Supplied passage »
GSOC Week 11 report
Introduction
This week was spent investigating the runtime and debugging executables with gdb. It was interesting in the sense that it provided me with some interesting pieces of information. Without any further ado, let’s present our findings:
My findings
Before starting out playing with libpthread, and glibc, I wanted to make sure that the goruntime behaved the way I believed it behaved, and make some further assurances about the goruntime. These assurances had to do with the total number of goroutines and the total number of machine threads at various checkpoints in the language runtime.
- The first thread in the program is initialised during
runtime_schedinit
. - The number of m’s (kernel threads) is dependent on the number of goroutines. The runtime basically attempts to create an equal amount of m’s to run the goroutines. We can observe everytime a new goroutine is created, there is a number of calls to initiate a new kernel thread.
- There are at least two kernel threads. One that supports the runtime (mainly the garbage collector) and one that executes the code of the go program.
There is only one small piece of code in the goruntime that creates some sort of confusion for me, and that is the code for a new m initialisation. Let me first present the code that confuses me:
M*
runtime_newm(void)
{
...
mp = runtime_mal(sizeof *mp);
...
mcommoninit(mp);
mp->g0 = runtime_malg(-1, nil, nil);
...
if(pthread_attr_init(&attr) != 0)
runtime_throw("pthread_attr_init");
if(pthread_attr_setdetachstate(&attr, PTHREAD_CREATE_DETACHED) != 0)
runtime_throw("pthread_attr_setdetachstate");
...
}
I purposely compacted the function for brevity, as it only serves as a demonstration for a point.
Now, my confusion lies in the line mp->g0 = runtime_malg(-1, nil, nil)
. It is a piece of code
that allocates memory for a new goroutine. Now I am ok with that, but what I do not understand
is that new kernel threads (m’s) are supposed to be pick and run a goroutine from the global
goroutine pool - that is run an existing one, and not create a new one. Now, the runtime_malg
is given parameters that don’t initialise a new goroutine properly, but still, new memory
is allocated for a new goroutine, and is returned to mp->g0
from runtime_malg.
Assuming I have not misunderstood something, and I am not mistaken (which is kind of likely),
this is behavior that could lead to a number of questions and/or problems. For instance,
what happens to the goroutine created by runtime_malg
? Is it killed after the m is assigned
a new goroutine to execute? Is it parked on the goroutine global list? Is it just ignored?
Does it affect the runtime scheduler’s goroutine count? This is the last thing I feel I wanna
clear out regarding gccgo’s runtime.
gdb
For this week, I also run the executables created by gccgo through gdb. It was a fertile attempt that, most of the time, confirmed my findings in the goruntime. It also provided us with some other nice pieces of information regarding the crashing of goroutines, but also left me with a question.

Data supplied »

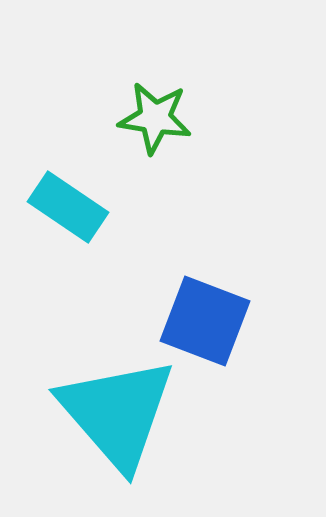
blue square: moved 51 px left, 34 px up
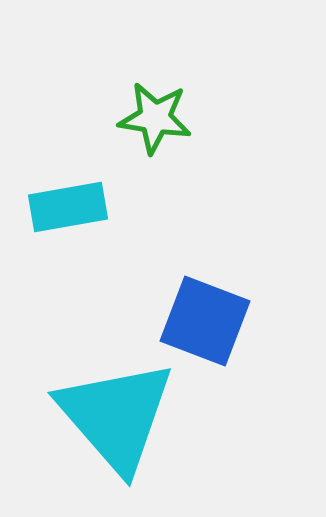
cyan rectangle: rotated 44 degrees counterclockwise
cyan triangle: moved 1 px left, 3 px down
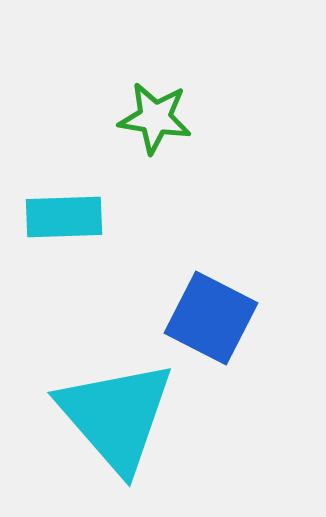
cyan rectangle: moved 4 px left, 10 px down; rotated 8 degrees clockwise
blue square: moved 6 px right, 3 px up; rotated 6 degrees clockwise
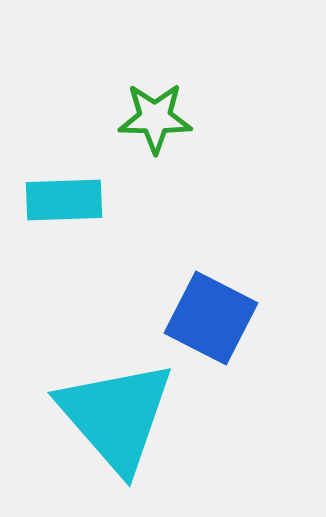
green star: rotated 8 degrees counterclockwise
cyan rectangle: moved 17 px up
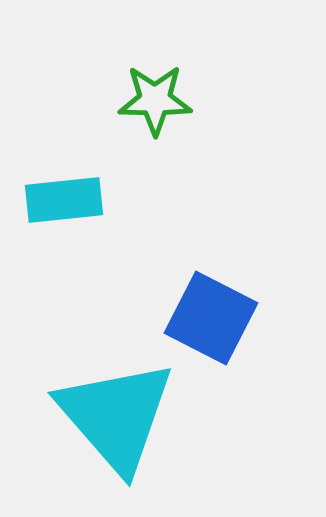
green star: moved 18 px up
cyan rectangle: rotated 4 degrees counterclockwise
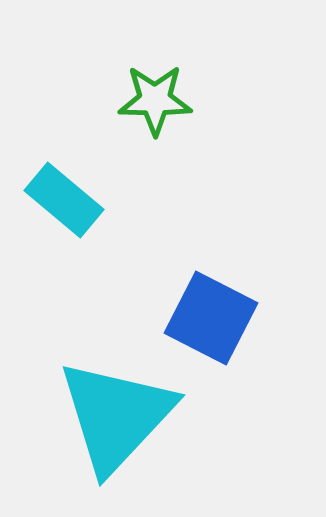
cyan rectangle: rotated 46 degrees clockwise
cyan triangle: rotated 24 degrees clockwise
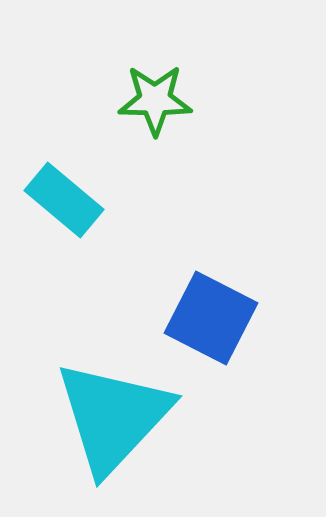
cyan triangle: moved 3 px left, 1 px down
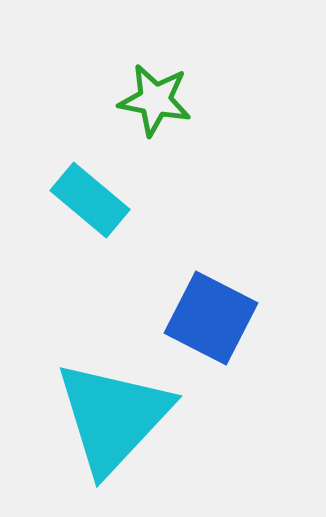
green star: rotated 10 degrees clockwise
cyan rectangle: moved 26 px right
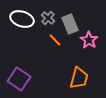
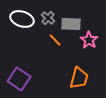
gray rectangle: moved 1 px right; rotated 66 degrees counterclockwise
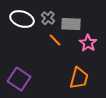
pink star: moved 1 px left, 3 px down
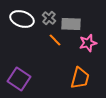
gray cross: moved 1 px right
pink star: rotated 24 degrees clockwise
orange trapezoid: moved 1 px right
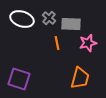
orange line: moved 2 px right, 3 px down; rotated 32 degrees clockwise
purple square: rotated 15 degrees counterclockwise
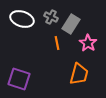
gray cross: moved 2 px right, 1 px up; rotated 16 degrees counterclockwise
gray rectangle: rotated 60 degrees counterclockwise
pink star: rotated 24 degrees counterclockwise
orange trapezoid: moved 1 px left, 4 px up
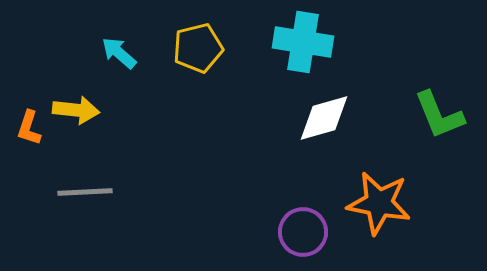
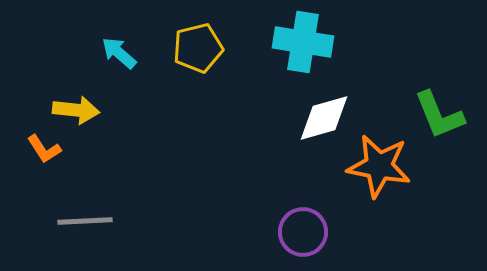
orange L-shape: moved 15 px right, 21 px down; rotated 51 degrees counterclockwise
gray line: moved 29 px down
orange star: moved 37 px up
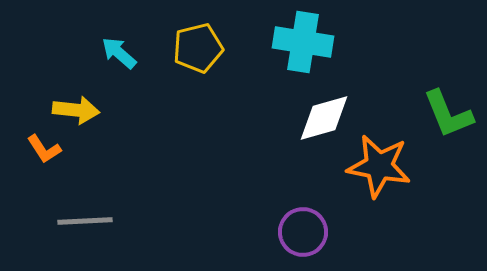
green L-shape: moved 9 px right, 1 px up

...

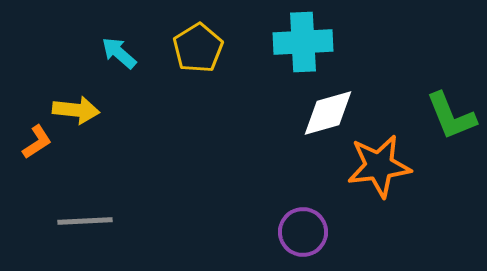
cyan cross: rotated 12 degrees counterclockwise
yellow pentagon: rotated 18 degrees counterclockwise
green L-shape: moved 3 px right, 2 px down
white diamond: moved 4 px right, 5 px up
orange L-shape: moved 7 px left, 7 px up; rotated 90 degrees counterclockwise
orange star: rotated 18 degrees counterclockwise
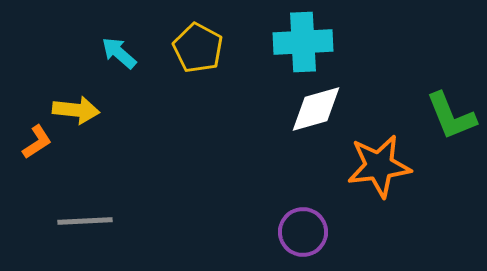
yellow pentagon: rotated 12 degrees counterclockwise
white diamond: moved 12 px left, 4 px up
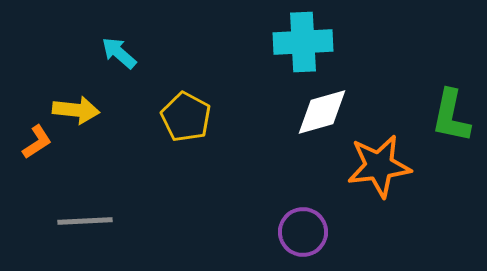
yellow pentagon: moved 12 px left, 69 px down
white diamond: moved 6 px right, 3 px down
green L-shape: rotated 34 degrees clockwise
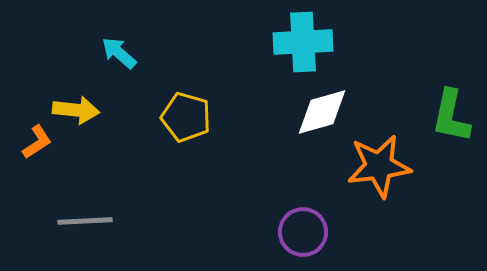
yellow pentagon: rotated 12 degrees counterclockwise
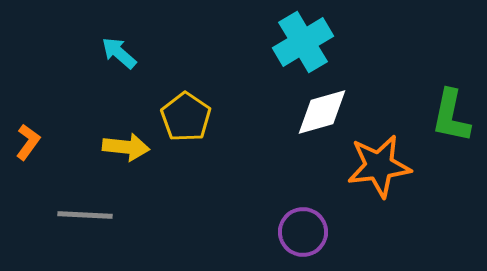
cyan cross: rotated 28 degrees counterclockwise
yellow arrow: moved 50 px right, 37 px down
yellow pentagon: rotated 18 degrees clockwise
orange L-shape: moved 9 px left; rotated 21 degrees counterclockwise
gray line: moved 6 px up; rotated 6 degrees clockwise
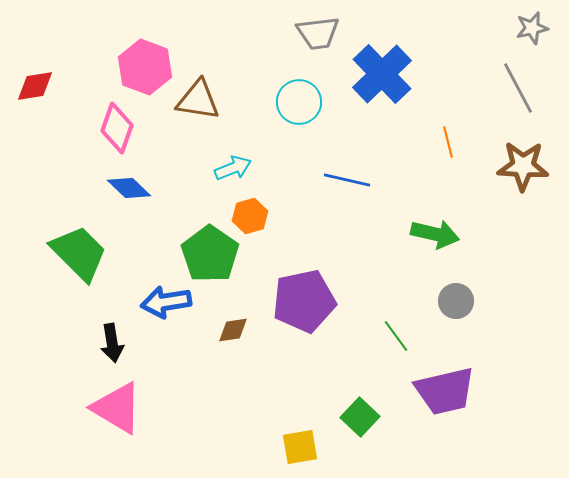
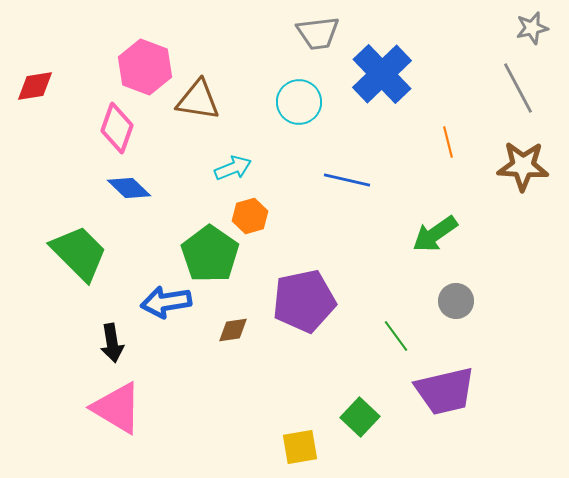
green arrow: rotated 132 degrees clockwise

Work instructions »
A. According to the GSOC week 11 report, what is the minimum number of kernel threads, and what does each one do?
B. From the GSOC week 11 report, reproduce everything from "if(pthread_attr_init(&attr) != 0)" down to "for a point.".

Answers per task »
A. There are at least two kernel threads: one supports the runtime, mainly the garbage collector, and the other executes the code of the Go program.

B.
if(pthread_attr_init(&attr) != 0)
runtime_throw("pthread_attr_init");
if(pthread_attr_setdetachstate(&attr, PTHREAD_CREATE_DETACHED) != 0)
runtime_throw("pthread_attr_setdetachstate");
...
}
I purposely compacted the function for brevity, as it only serves as a demonstration for a point.